- Location in Davis County
- Coordinates: 40°44′29″N 92°24′26″W﻿ / ﻿40.74139°N 92.40722°W
- Country: United States
- State: Iowa
- County: Davis

Area
- • Total: 40.27 sq mi (104.29 km^{2})
- • Land: 40.03 sq mi (103.67 km^{2})
- • Water: 0.24 sq mi (0.62 km^{2}) 0.59%
- Elevation: 820 ft (250 m)

Population (2000)
- • Total: 675
- • Density: 17/sq mi (6.5/km^{2})
- GNIS feature ID: 0467623

= Cleveland Township, Davis County, Iowa =

Cleveland Township is a township in Davis County, Iowa, United States. As of the 2000 census, its population was 675.

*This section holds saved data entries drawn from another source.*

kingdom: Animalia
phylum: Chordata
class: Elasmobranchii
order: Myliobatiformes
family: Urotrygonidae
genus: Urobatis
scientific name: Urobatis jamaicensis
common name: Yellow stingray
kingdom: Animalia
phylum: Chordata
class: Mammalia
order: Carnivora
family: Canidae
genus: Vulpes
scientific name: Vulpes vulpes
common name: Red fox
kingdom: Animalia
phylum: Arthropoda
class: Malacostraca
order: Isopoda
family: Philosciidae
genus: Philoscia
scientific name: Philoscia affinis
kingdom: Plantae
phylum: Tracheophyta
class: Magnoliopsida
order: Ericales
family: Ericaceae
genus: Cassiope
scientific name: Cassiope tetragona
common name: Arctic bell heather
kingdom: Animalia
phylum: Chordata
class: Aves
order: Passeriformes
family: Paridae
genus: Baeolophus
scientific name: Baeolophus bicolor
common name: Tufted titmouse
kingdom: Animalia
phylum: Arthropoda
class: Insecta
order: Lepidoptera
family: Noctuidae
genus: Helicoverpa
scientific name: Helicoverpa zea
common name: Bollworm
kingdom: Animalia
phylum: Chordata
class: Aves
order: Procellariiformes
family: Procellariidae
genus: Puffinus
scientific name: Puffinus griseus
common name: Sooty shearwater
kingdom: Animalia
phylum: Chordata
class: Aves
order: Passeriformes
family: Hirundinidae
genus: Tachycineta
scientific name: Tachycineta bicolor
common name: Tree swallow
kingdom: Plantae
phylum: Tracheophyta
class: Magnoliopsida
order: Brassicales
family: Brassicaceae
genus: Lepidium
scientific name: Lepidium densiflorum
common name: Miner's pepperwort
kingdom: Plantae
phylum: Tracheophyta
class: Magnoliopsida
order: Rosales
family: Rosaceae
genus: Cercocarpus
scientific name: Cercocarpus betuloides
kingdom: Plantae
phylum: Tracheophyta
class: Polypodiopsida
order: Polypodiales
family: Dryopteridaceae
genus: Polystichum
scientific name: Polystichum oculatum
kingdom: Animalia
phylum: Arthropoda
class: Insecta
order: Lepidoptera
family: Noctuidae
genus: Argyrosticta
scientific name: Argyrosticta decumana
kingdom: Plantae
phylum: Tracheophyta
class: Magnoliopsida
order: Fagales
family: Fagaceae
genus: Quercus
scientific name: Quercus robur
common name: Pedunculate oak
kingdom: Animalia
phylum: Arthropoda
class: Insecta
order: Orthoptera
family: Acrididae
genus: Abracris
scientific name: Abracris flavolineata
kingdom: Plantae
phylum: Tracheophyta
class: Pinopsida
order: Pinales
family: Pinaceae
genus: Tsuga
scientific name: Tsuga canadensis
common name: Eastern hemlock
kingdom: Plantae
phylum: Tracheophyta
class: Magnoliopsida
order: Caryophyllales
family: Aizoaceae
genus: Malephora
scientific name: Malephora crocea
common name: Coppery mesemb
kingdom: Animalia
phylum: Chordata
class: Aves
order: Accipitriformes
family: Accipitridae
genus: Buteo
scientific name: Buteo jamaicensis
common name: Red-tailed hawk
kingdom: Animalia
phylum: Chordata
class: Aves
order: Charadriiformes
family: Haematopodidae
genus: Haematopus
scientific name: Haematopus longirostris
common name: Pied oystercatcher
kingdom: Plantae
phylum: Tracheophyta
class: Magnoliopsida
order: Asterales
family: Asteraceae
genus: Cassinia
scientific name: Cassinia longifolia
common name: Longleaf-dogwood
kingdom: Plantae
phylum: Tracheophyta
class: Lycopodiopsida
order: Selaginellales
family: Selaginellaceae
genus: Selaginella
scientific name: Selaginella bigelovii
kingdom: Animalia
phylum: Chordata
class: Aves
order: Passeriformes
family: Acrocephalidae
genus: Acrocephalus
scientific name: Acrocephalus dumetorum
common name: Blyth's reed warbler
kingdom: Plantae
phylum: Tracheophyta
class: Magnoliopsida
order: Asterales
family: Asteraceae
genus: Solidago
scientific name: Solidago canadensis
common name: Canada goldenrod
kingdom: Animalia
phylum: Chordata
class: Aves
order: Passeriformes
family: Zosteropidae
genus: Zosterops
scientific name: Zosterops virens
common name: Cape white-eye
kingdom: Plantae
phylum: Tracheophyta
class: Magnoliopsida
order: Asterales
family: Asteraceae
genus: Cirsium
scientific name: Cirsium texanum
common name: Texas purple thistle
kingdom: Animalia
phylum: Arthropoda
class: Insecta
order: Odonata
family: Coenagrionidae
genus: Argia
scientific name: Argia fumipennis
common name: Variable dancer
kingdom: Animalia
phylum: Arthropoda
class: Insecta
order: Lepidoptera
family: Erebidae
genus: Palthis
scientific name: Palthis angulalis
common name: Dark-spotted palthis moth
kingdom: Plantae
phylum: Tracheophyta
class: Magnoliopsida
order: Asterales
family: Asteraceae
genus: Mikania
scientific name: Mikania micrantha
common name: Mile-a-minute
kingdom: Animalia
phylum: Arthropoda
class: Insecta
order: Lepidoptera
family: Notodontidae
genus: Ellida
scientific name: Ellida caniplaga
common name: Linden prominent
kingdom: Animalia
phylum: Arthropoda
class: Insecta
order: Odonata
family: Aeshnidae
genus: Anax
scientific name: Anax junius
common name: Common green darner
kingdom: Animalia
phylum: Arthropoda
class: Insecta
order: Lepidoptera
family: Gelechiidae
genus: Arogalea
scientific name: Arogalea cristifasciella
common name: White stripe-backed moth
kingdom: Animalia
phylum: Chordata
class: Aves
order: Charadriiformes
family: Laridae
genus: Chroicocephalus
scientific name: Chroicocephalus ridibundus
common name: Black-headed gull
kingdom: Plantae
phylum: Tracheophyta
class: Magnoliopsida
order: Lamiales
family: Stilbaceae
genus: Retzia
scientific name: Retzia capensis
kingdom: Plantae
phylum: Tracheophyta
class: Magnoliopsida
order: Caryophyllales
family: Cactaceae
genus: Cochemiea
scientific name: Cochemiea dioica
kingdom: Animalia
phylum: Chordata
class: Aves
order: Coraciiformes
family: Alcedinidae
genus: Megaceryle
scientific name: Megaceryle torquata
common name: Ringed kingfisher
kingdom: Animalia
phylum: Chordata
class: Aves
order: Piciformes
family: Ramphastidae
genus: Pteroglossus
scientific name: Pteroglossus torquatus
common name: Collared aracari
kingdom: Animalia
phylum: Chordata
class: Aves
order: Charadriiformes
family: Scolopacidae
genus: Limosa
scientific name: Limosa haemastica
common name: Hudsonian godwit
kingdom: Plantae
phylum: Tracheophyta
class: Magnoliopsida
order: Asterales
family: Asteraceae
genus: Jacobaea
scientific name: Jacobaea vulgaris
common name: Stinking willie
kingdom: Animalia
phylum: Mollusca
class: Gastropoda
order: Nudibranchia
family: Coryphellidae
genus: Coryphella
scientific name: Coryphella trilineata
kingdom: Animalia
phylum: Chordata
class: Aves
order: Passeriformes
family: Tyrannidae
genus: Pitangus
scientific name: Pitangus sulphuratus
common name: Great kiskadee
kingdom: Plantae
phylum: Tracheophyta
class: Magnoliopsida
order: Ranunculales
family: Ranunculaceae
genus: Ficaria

Note that there have been several places named Cleveland elsewhere in Iowa. There was a Cleveland post office in Allamakee County from 1856 to 1863, and another just outside Lucas from 1877 to 1891 and 1899 to 1908.

==Geography==
Cleveland Township covers an area of 40.27 square miles (104.29 square kilometers); of this, 0.24 square miles (0.62 square kilometers) or 0.59 percent is water.

===Cities and towns===
Cleveland Township surrounds, but does not include, the county seat of Bloomfield.

===Unincorporated towns===
- Steuben
(This list is based on USGS data and may include former settlements.)

===Adjacent townships===
- Lick Creek Township (northeast)
- Perry Township (northeast)
- Prairie Township (east)
- Union Township (east)
- Grove Township (southeast)
- Wyacondah Township (southwest)
- Fox River Township (west)
- West Grove Township (west)
- Bloomfield Township (northwest)
- Drakesville Township (northwest)
- Soap Creek Township (northwest)

===Cemeteries===
The township contains four cemeteries: Bloomfield South, Cammack, Lester and Pollard.